WHAT TO WORK ON: The required result is each line of the entries below containing the string "esdeveniments".

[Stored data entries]
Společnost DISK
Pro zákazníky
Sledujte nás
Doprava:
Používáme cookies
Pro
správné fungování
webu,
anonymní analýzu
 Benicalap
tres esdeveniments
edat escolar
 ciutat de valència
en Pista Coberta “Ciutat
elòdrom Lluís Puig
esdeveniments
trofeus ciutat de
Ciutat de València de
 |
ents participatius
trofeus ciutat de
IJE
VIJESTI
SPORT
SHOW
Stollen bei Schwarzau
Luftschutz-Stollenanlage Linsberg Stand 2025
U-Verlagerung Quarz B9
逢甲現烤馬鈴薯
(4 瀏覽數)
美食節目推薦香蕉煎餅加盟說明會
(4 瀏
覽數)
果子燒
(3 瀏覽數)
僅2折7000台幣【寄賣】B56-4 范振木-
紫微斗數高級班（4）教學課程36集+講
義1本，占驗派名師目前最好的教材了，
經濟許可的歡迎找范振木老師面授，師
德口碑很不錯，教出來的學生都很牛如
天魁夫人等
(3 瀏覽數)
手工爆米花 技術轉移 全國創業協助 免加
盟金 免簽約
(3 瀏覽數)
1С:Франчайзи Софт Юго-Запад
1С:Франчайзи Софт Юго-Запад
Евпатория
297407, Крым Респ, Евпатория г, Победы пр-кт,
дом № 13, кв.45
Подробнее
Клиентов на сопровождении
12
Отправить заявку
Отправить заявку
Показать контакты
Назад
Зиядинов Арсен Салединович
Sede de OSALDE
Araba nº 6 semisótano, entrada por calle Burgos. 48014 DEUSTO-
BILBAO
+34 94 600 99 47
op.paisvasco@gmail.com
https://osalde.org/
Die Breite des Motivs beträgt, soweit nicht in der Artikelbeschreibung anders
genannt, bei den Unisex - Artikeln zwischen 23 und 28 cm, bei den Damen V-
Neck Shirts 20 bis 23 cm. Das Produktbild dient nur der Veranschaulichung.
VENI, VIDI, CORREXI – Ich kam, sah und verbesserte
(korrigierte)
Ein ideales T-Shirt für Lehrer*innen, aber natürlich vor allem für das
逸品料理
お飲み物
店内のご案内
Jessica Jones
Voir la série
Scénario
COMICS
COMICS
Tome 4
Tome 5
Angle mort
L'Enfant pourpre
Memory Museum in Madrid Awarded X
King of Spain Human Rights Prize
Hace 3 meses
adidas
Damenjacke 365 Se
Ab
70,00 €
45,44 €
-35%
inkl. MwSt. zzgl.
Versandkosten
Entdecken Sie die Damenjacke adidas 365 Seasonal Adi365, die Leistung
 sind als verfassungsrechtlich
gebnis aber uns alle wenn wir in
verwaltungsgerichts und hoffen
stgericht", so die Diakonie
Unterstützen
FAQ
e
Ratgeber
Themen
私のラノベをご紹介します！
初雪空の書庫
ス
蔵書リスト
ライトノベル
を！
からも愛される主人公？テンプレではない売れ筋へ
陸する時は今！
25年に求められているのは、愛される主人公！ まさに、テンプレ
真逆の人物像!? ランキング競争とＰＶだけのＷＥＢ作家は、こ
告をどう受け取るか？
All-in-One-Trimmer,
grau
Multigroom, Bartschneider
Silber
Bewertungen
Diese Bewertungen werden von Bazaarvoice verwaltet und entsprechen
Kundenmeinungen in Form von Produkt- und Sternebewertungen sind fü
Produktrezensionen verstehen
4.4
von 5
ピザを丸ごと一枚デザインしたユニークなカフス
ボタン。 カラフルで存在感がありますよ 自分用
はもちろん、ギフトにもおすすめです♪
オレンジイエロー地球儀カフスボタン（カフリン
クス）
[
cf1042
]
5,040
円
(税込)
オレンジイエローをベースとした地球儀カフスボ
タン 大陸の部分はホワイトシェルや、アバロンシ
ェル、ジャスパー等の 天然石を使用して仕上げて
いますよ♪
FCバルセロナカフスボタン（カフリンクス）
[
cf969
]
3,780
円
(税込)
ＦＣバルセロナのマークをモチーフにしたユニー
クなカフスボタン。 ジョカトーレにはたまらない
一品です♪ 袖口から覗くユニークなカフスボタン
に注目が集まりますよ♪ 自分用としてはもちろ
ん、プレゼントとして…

ANSWER AREA:
tres esdeveniments
esdeveniments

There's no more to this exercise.